▸ **Given data**
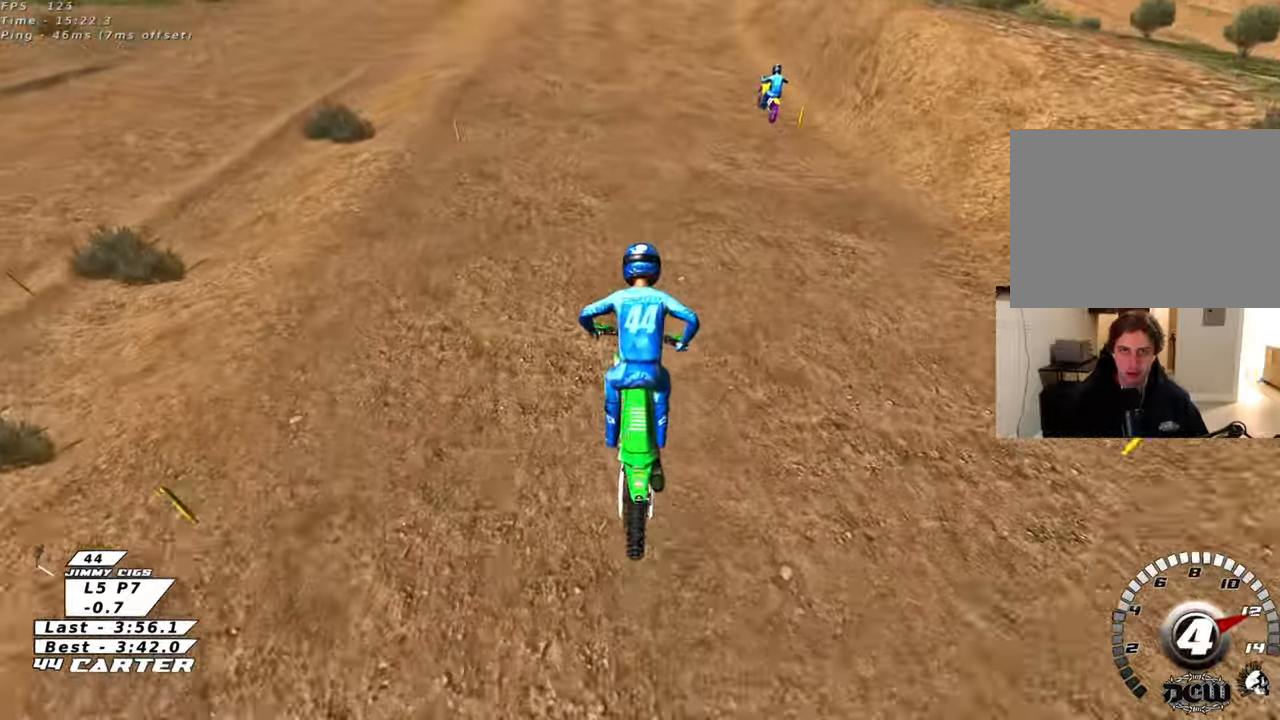
{"buttons": ["R2"], "left_stick": "center", "right_stick": "center", "events": [[33, "X", "up"], [233, "left_stick", "center"]]}
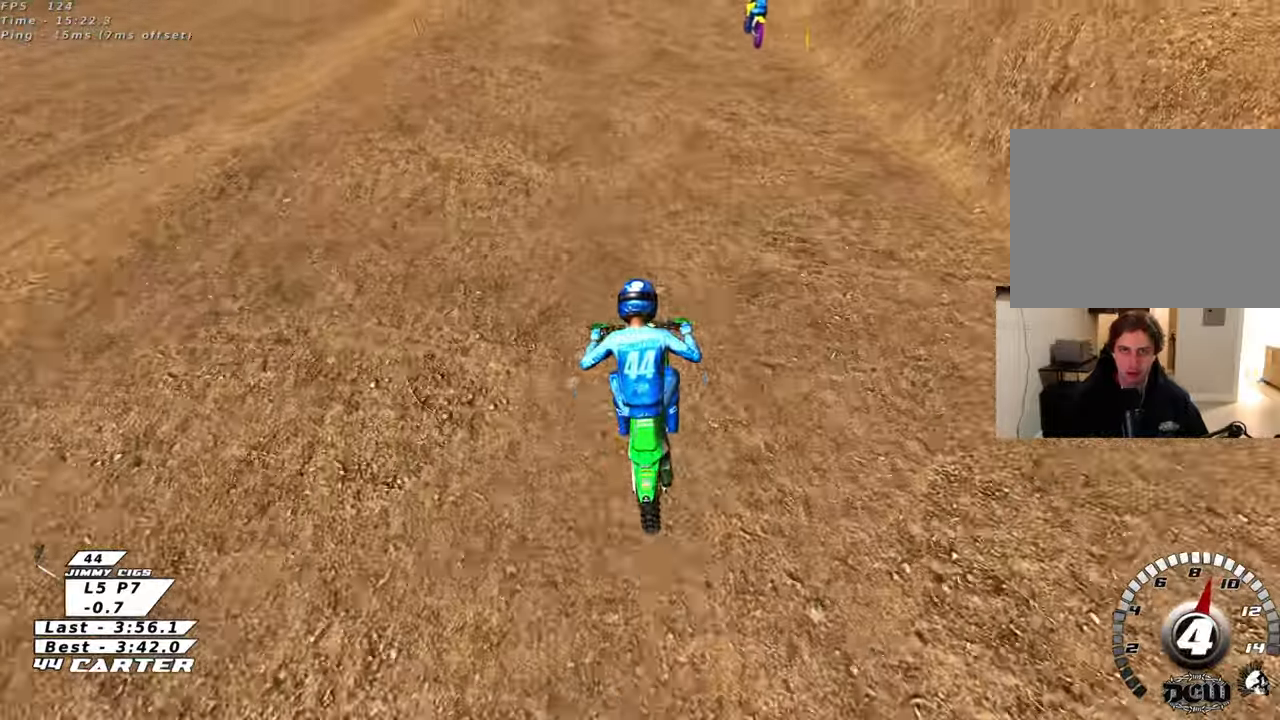
{"buttons": ["X", "R2"], "left_stick": "center", "right_stick": "center", "events": [[467, "X", "down"]]}
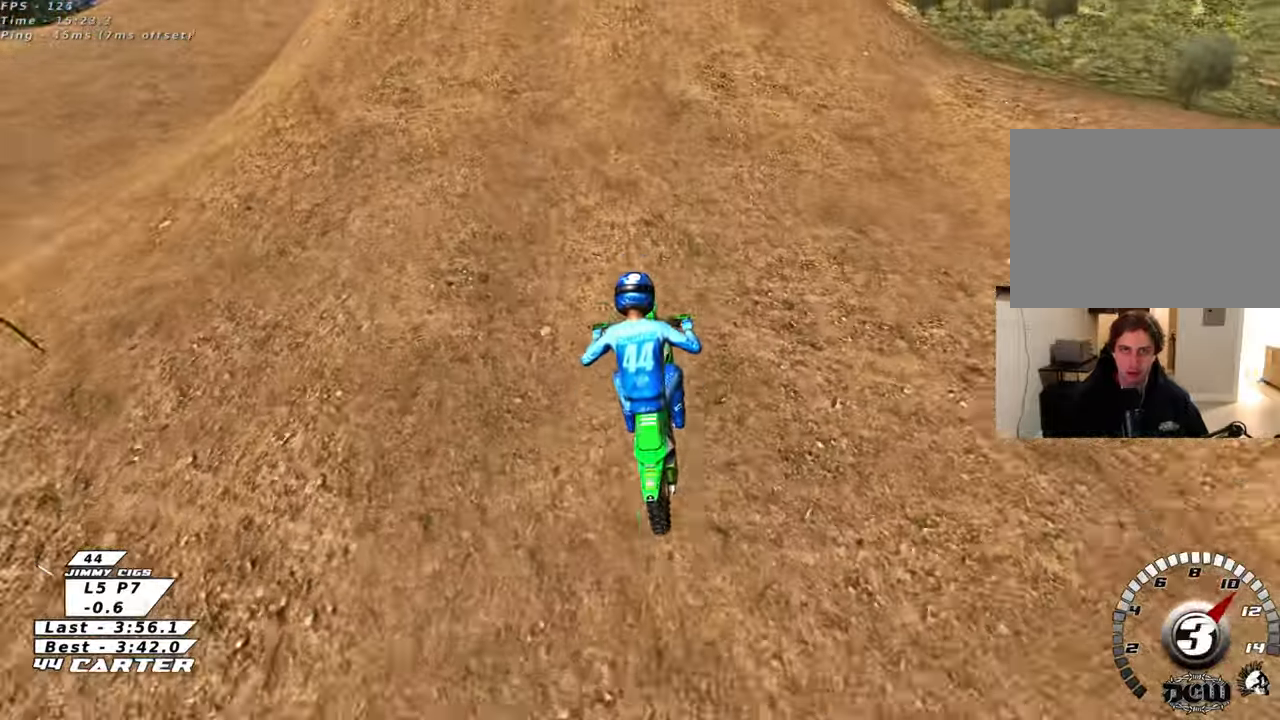
{"buttons": ["R2"], "left_stick": "down", "right_stick": "center", "events": [[50, "X", "up"], [67, "R2", "up"], [367, "left_stick", "down"], [383, "R2", "down"]]}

▸ **Try it**
Write out the data word for word. Any picture is to be skipped.

▸ **Result of the exercise**
{"buttons": ["R2"], "left_stick": "center", "right_stick": "center", "events": [[33, "X", "up"], [233, "left_stick", "center"]]}
{"buttons": ["X", "R2"], "left_stick": "center", "right_stick": "center", "events": [[467, "X", "down"]]}
{"buttons": ["R2"], "left_stick": "down", "right_stick": "center", "events": [[50, "X", "up"], [67, "R2", "up"], [367, "left_stick", "down"], [383, "R2", "down"]]}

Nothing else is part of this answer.